An early reference for the prison can be found in the burial register for St Audoen's Church of Ireland, Dublin - 'Dec 28 1677 Mr Lawrence Allen prisoner black dog buried'.

One section of the prison was called the "nunnery" because it was used to hold prostitutes who had been captured by the parish watch.

In the 17th century the senior Aldermen of the city and other members of the Dublin Corporation were given power to run the prisons. These functionaries were accustomed to commit the entire management of this department of their offices to clerks, who paid their employers a percentage on all fees received.

In 1729 the gaoler, John Hawkins was tried for mismanagement and corruption.

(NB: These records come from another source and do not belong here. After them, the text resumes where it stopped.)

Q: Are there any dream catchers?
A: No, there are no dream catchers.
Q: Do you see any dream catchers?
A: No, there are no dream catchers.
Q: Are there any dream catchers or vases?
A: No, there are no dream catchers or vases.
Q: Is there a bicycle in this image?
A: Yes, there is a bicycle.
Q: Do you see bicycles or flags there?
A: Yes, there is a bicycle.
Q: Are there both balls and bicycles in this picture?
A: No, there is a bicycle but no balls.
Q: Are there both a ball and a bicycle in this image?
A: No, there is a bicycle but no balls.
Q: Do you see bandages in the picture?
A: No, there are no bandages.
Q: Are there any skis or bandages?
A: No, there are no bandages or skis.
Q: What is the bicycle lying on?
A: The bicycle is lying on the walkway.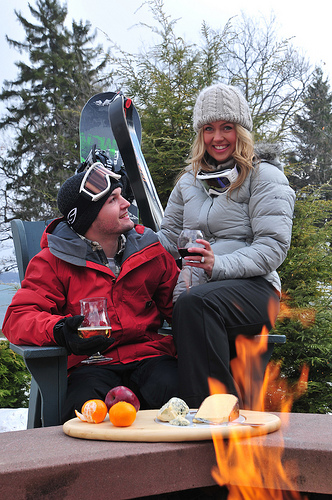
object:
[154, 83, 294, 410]
smiling woman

The House of Commons of Ireland decided that
"John Hawkins, Keeper of His Majesty's gaol of Newgate, and Sheriff's Marshalsea of the city of Dublin, had been guilty of the most notorious extortion, great corruption, and other high crimes and misdemeanors, in the execution of his said offices; had arbitrarily and unlawfully kept in prison, and loaded with irons, persons not duly committed by any magistrate, till they had complied with the most exorbitant demands; and had put into dungeons and endangered the lives of many prisoners for debt under his care, treating them, and all others in his custody, with the utmost insolence, cruelty, and barbarity, in high violation and contempt of the laws of this kingdom." He was dismissed from his office.

==Site today==
There are no remains of the Black Dog today. The site is located between Upper Bridge Street and St Augustine Street, north of the Cornmarket.

==Folk tales==
There is a legend associated with this prison and a mysterious inmate known since as "Dolocher". According to the story, the prisoner, who had been sentenced to death for rape and murder committed suicide. His spirit haunted the jail and caused several gruesome deaths in the vicinity in the guise of a demon or wild beast.